Il ministero per i Beni e le Attività culturali, di cui è titolare Alberto Bonisoli, ha messo nero su bianco le disposizioni in merito al «progetto per l’ampliamento delle Gallerie di Arte moderna di Palazzo dei Diamanti». Nello specifico il ministero, per mano del direttore generale Gino Famiglietti, ha disposto che la soprintendenza «esprima parere negativo (...) per la parte del progetto presentato che inerisca alla realizzazione di nuovi volumi», quest’ ultimi ritenuti «non compatibili con le esigenze di tutela del complesso». Riguardo la necessità di nuovi spazi per esigenze espositive, che era all’origine dell’ipotesi di ampliamento, l’atto del ministero suggerisce «il restauro e la riutilizzazione di edifici di proprietà comunale o altri enti pubblici» posti nelle vicinanze del Palazzo stesso.

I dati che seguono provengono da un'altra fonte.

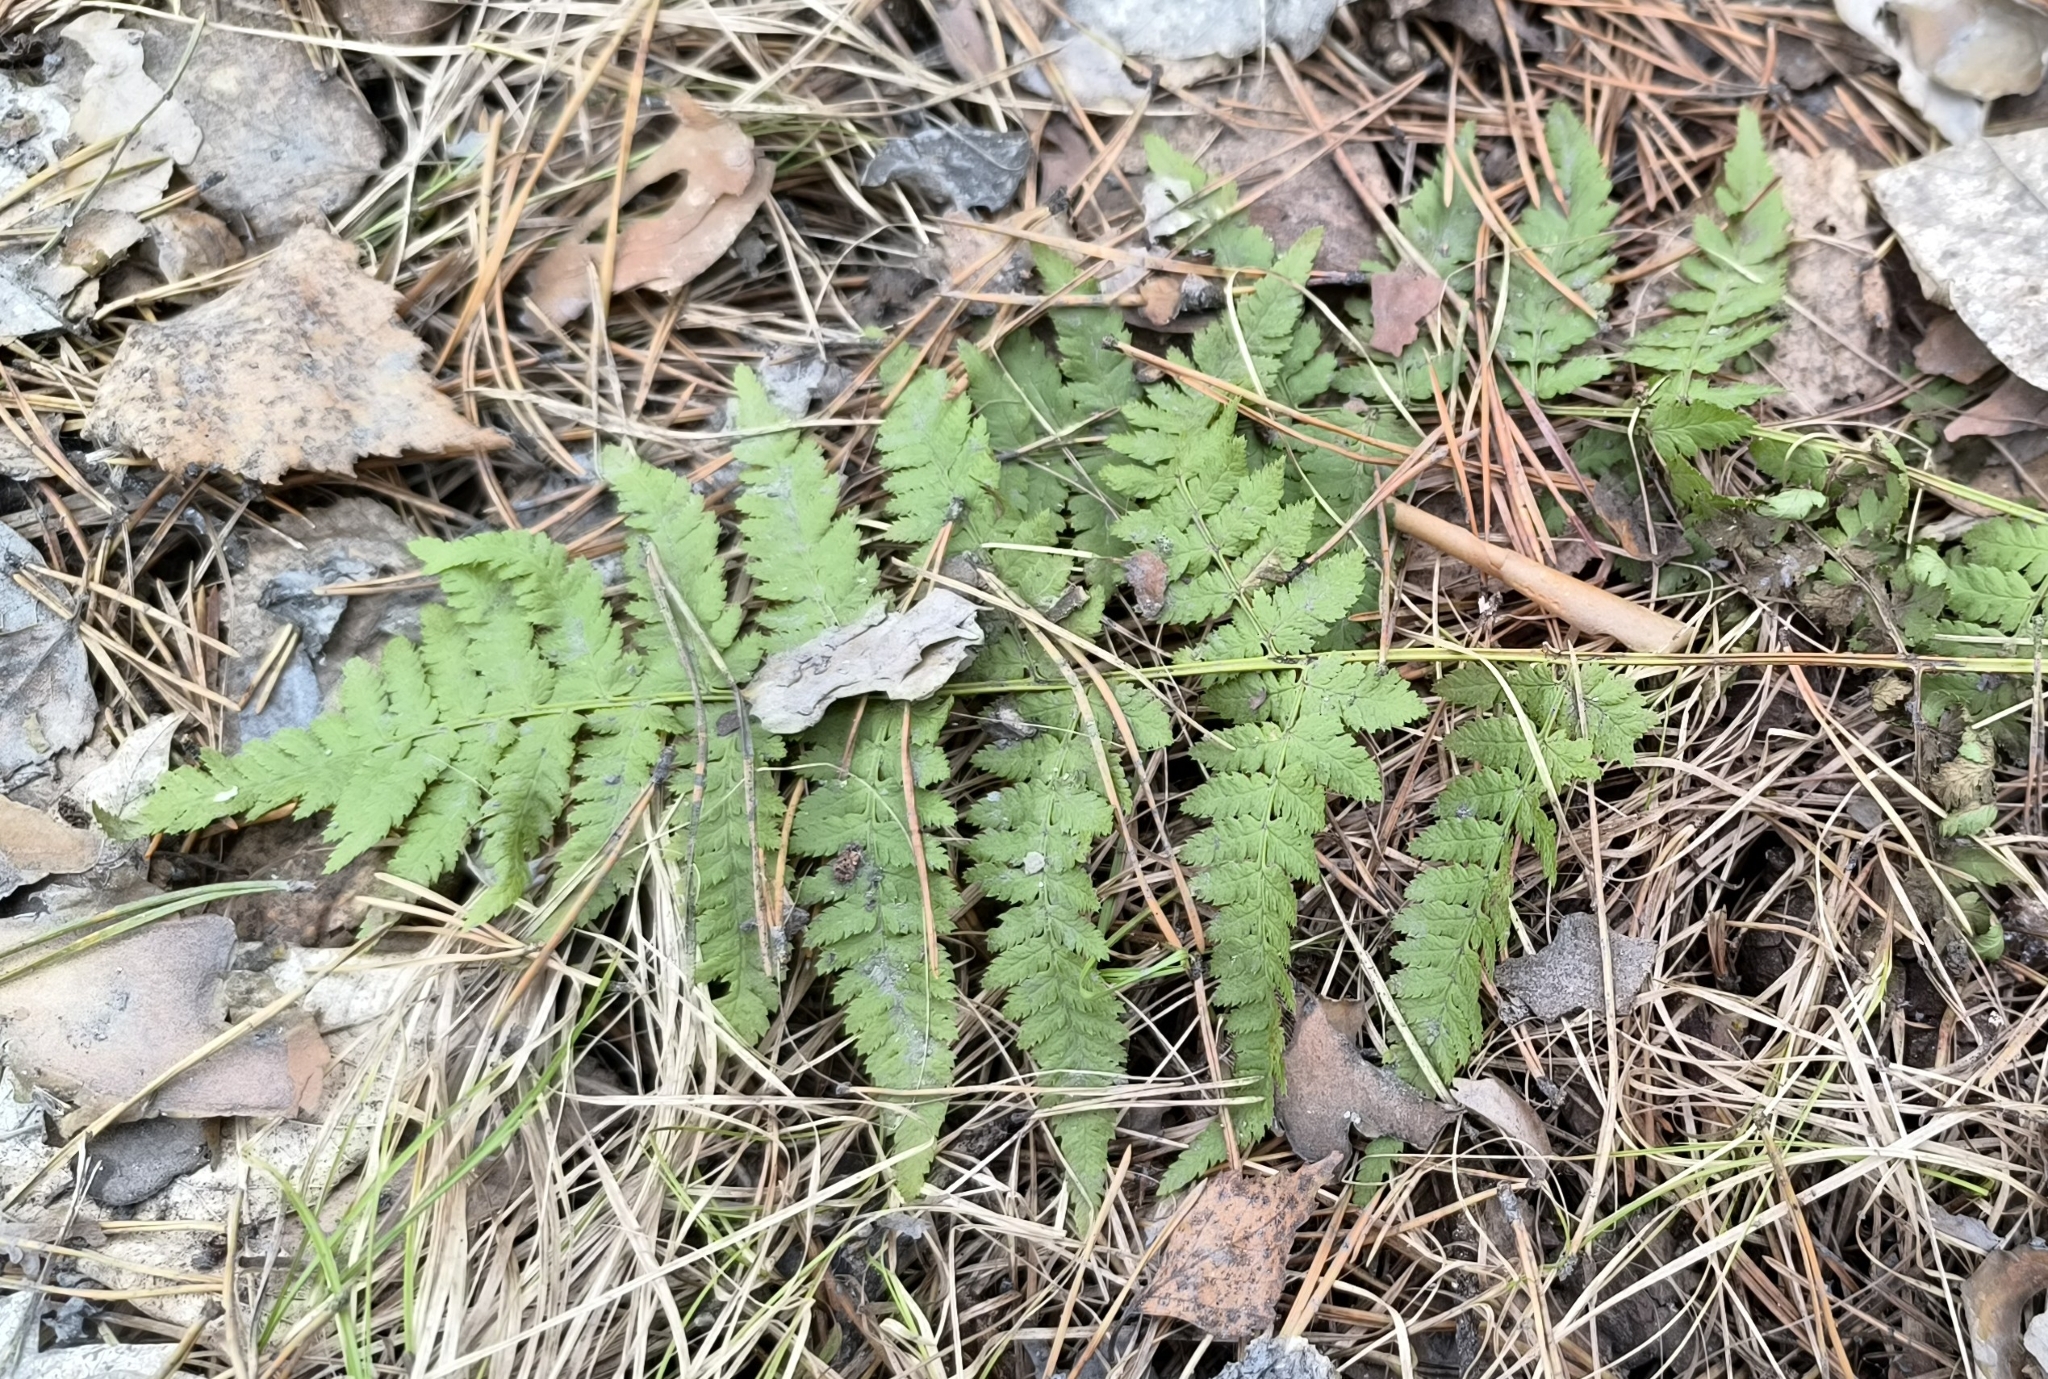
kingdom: Plantae
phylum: Tracheophyta
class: Polypodiopsida
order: Polypodiales
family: Dryopteridaceae
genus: Dryopteris
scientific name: Dryopteris carthusiana
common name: Narrow buckler-fern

Ferrara, città patrimonio mondiale dell’unesco, mette la parola fine a una vicenda iniziata nel 2017, con la pubblicazione da parte del Comune di un bando di gara (valore 3,5 milioni di euro); proseguita nel 2018 con la presentazione del progetto vincitore (firmato da 3TI progetti, studio Labics, Elisabetta Fabbri e società Vitruvio) che prevede, tra l’altro, «un nuovo edificio, che si estende su 660 metri quadri»; e contro i quali, bando e progetto, subito si era pronunciata Italia Nostra e poi si è mobilitata la Fondazione Cavallini Sgarbi che ha presentato un appello al ministro Bonisoli per «impedire lo scempio» del Palazzo. L’edificio, capolavoro del Rinascimento progettato da Biagio Rossetti, deve il nome alla forma a diamante dei blocchi di marmo della lavorazione muraria delle facciate.
Le sorti del Palazzo sono state al centro di un articolo di Gian Antonio Stella sul «Corriere della Sera» del 9 gennaio che ha rilanciato l’appello dei fratelli Sgarbi: il documento ha avuto oltre 32 mila firme ed è stato sottoscritto da 250 fra architetti, intellettuali, musicisti, registi, scrittori, italiani e stranieri. Sulla questione erano poi intervenuti il sindaco Tiziano Tagliani e Vittorio Sgarbi rispettivamente sul «Corriere» dell’11 e del 12 gennaio.
«In questa vicenda non ha vinto Sgarbi, ma la legge» ha osservato il critico, ieri anche protagonista di un confronto a Roma con gli architetti del progetto vincitore. «L’errore è della politica, perché il bando parlava di “ampliamento”. Diverso sarebbe stato parlare di “servizi aggiuntivi”, “architetture rimovibili” e strutture in materiali come il legno».
L’atto del ministero chiude una querelle la cui valenza va oltre i confini di Ferrara e nelle intenzioni del ministro darà le linee di indirizzo alle soprintendenze.